Dancing is a thirsty activity and add to that Cuban men and their saccharine sweet charm, it had been inevitable to not indulge in the super delicious, but deathly potent cocktails, being sold from empty coconut shells. The evening after a few coconut cocktails, had turned more raucous and slowly music had buzzed inside our hot ears. Dancing too had picked up speed, had become more competitive and by the time we had ventured into Santa Clara’s racy Club Mejunje, our brains had turned into fuzzy wool. Set in the tastefully restored roofless ruined building and a national institution of Cuba’s fiercely proud transvestites and homosexual movement, Club Mejunje had been the absolute highlight of our evening. We had loved its mind blowing positive (albeit adult) vibes and because of our solo woman travelers status, had been welcomed with open arms (minus the unwanted attention). It had been at Club Mejunje where we had let our hair down and had drank, danced and belted out really bad karaoke till past midnight.

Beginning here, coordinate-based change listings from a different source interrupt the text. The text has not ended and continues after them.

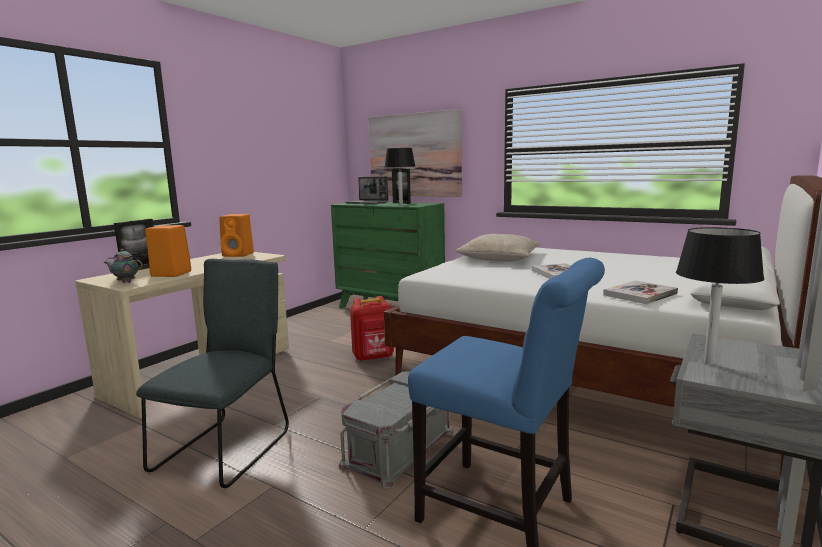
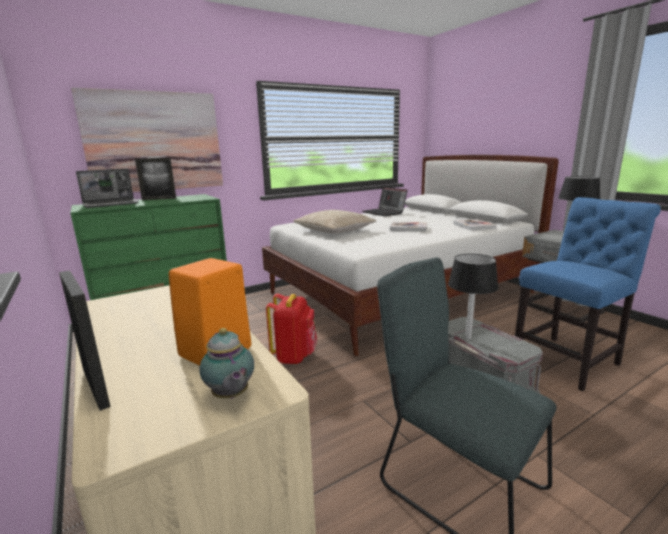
camera: 65 degrees left, 5 degrees up
teapot [104,249,143,283] -> teapot turned 60 degrees counterclockwise [200,328,254,398]
orange speaker [219,214,254,257] -> none
black table lamp [385,148,416,206] -> black table lamp moved to [448,254,499,340]
none -> laptop [362,187,407,216]

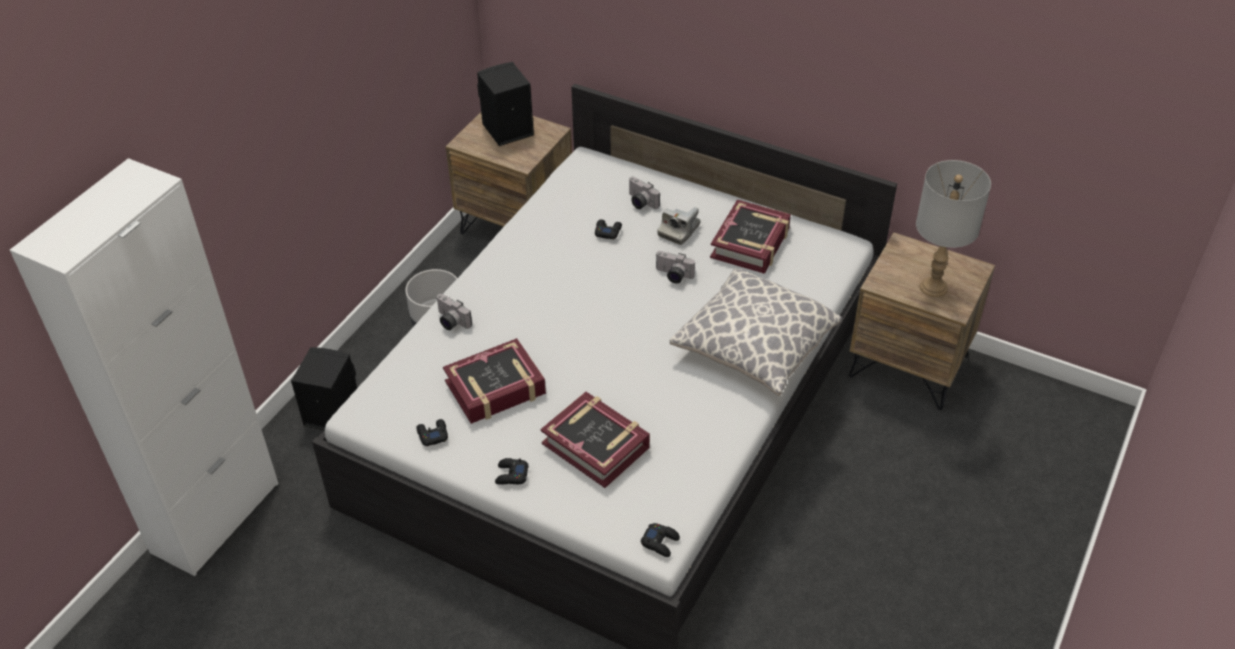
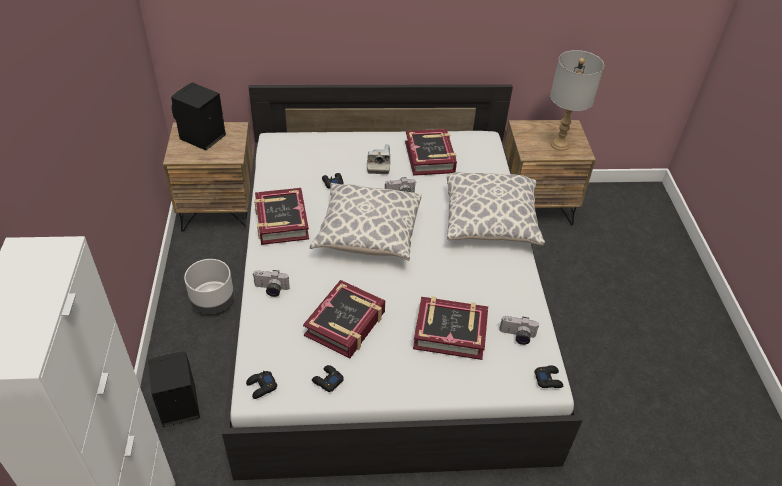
camera: 35 degrees left, 0 degrees up
black game controller [495,458,529,485] -> black game controller moved to [246,371,277,399]
camera [628,177,660,209] -> camera moved to [499,316,539,345]
none -> book [254,188,309,245]
none -> pillow [310,183,422,261]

The club had ended with a spectacular drag queen show, where (being the only 2 women) we had been invited to cheer the participants onstage and we had danced, sung and whooped until hoarse. With the club winding down for the night, we had no option but to totter back towards the square where the most incredible sight had met our eyes. The night had been a long one and it had already been past midnight, when the otherwise tree shaded, sublime square had turned into a sea of shimmying, swaying bodies. The whole town along with the neighboring areas had seemed to have poured into the square and skimpy barely nothings, high heels and toned excited bodies had filled every inch of the space.

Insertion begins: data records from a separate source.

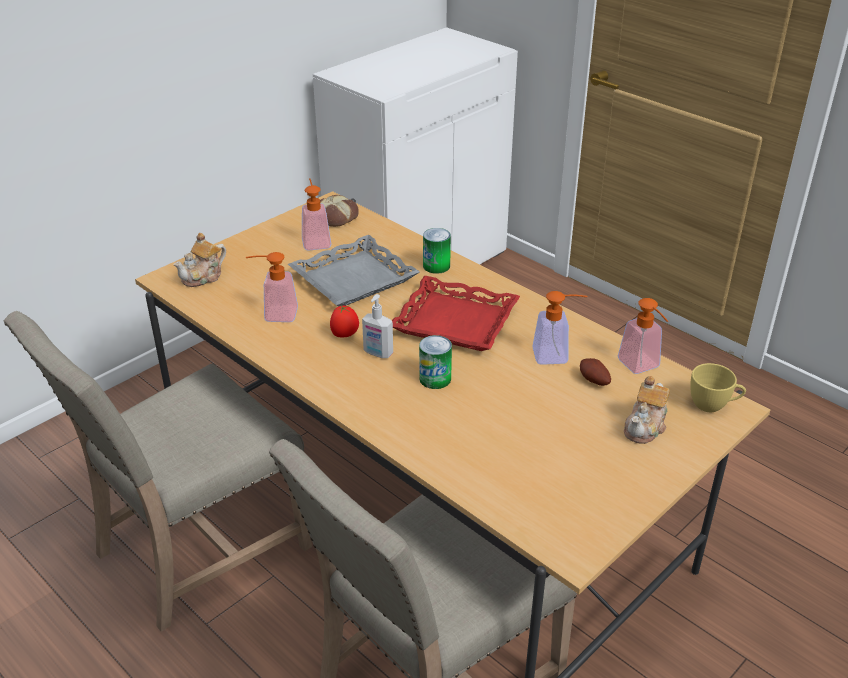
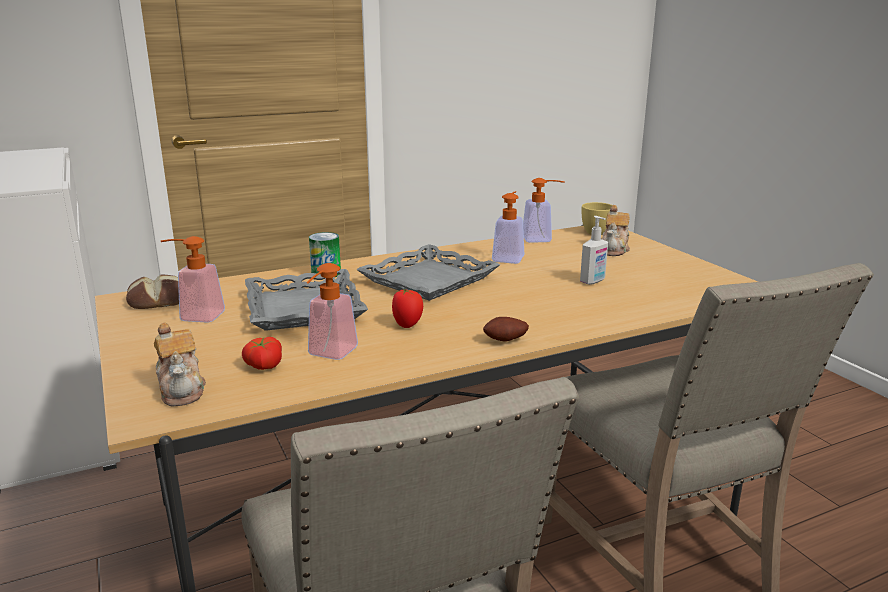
camera: 70 degrees left, 15 degrees down
soap dispenser [362,294,393,358] -> soap dispenser moved to [580,216,608,285]
red tray [392,276,520,351] -> grey tray [356,244,501,301]
can [419,335,452,389] -> none
potato [580,358,611,386] -> potato moved to [483,317,529,341]
teapot [624,376,670,444] -> teapot turned 60 degrees clockwise [602,205,630,256]
none -> tomato [242,337,282,370]

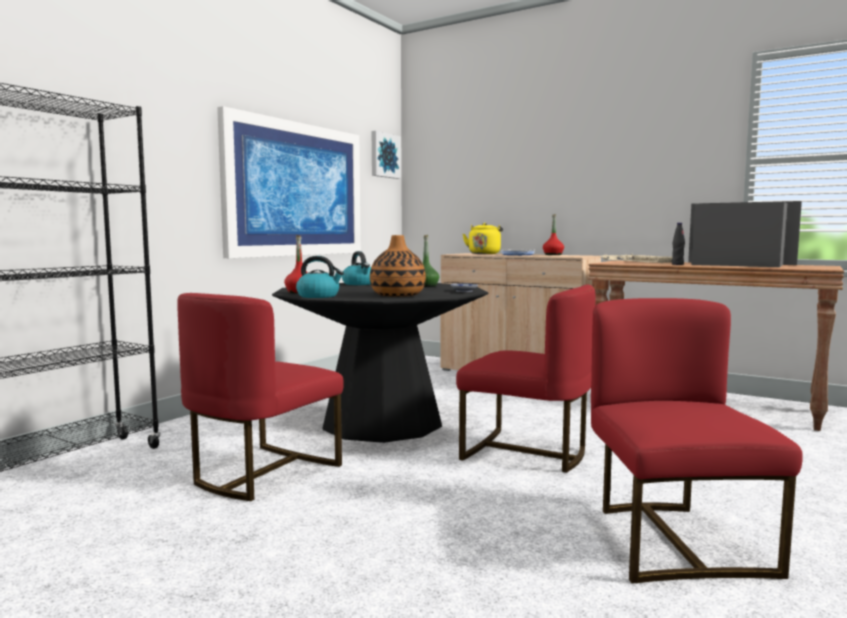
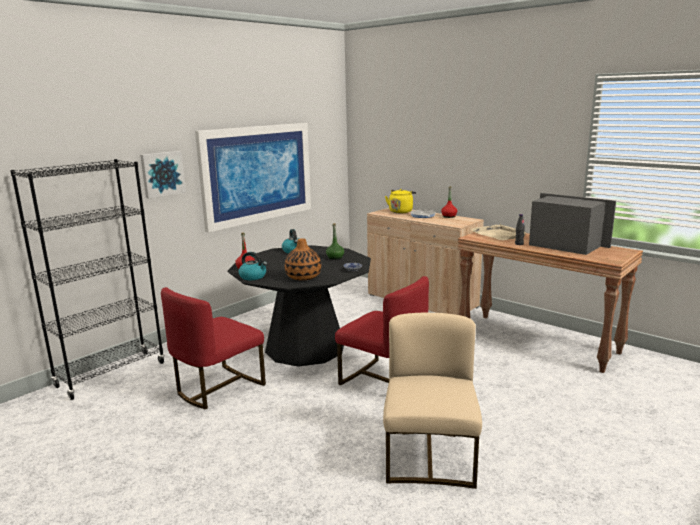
camera: 10 degrees right, 10 degrees up
picture [372,131,401,179] -> picture moved to [140,151,186,198]
red chair [591,298,803,583] -> beige chair [383,313,482,489]

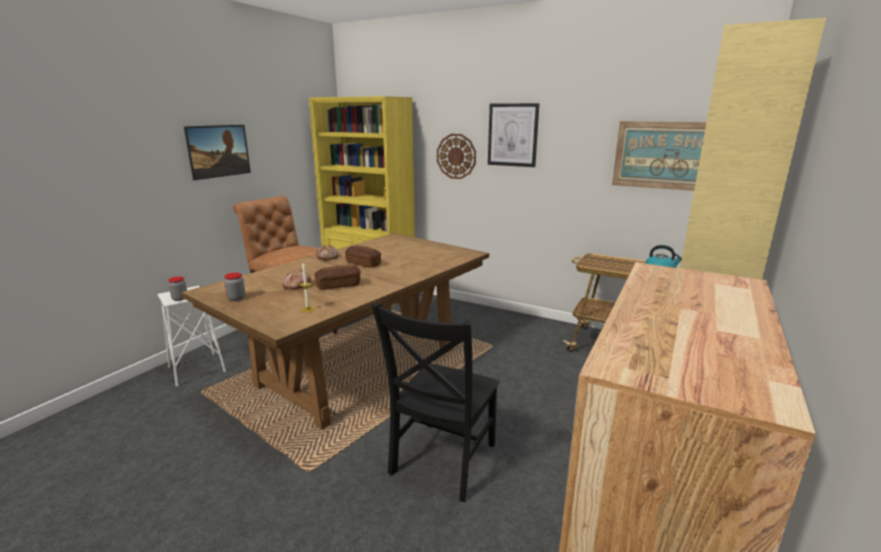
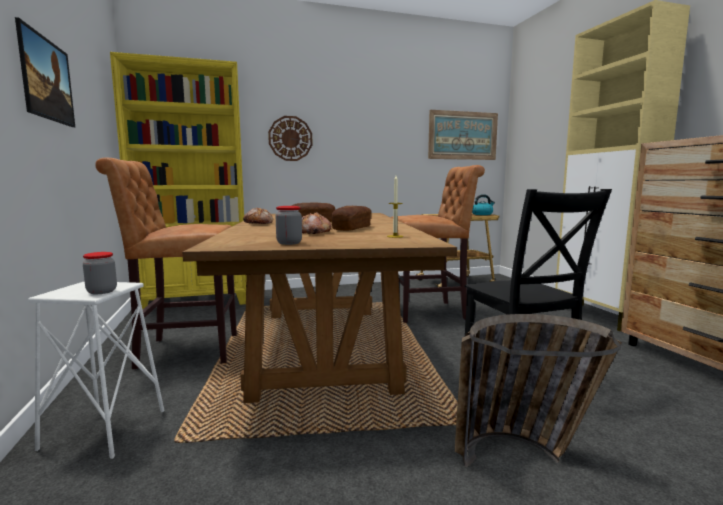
camera: 45 degrees left, 10 degrees down
picture [488,103,540,167] -> none
none -> brown stool [391,165,485,323]
none -> basket [455,314,622,468]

A huge flat TV screen, tuned into some dance music station had been strung in a corner and the crowd had swayed to the belting beats in unison. Elderly couples had twisted and turned, mothers with babies on their hips had swayed provocatively and even the injured with plastered limbs had shimmied from their wheelchairs. Children in itsy bitsy adult clothes had danced like never before and even toddlers had moved to the intoxicating beats in perfect rhythm. Stacy and I had stood there frozen to our spot, unaware of our next move, since neither of us had experienced anything like that before. Standing next to the glamourous beautiful people we (in spite of dressing up) had felt as interesting as rusty old bicycles and after our entire night’s performance, had been sure that our dance moves had not been graceful enough to beat even the toddler’s hip shakes. Although the street food and drink vendors had either long gone home or joined the party, food, rum and cigars had flowed incessantly turning the square into a mountain of trashed bottles and cigarette butts. Acrid smell of forbidden stuff had emanated strongly and for once, during the entire evening we had been glad to leave the sea of dancing, kissing and groping human bodies.

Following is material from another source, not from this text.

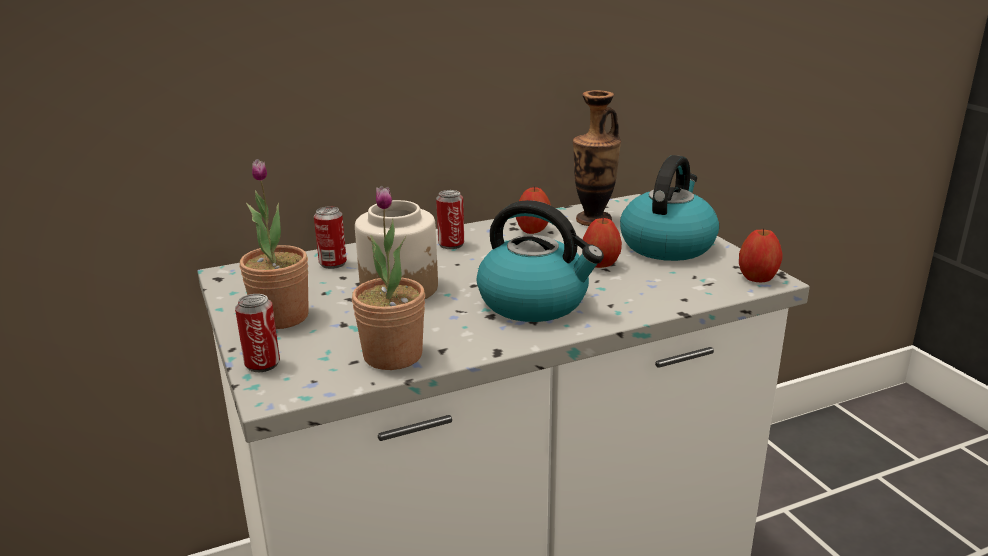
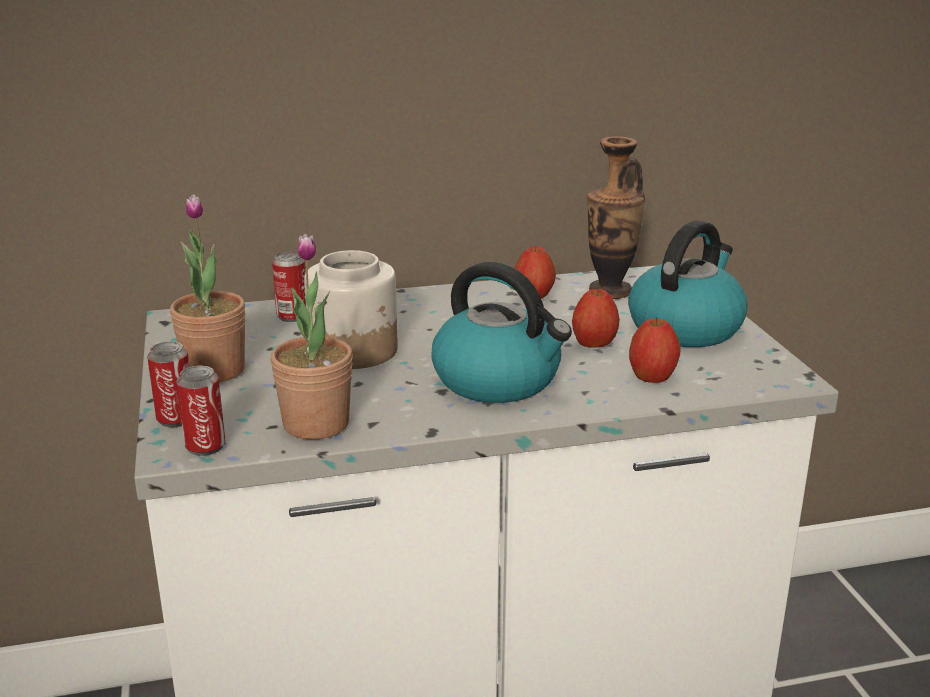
camera: 10 degrees right, 0 degrees up
can [436,190,464,249] -> can moved to [176,365,226,456]
apple [739,228,783,282] -> apple moved to [629,318,680,383]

Thankfully our casas had no curfew time and by the time I had managed to stumble back to my room, the Sunday sun had painted the eastern sky with lavender and pink. The angry orange guard cat had hissed at my late arrival and by the time I had crashed on my bed with a furiously spinning head, my arms and legs had been scratched into ribbons. It had taken some efforts to make my head be still and I had finally fallen asleep in a groggy stupor in the outrageous student town of Santa Clara.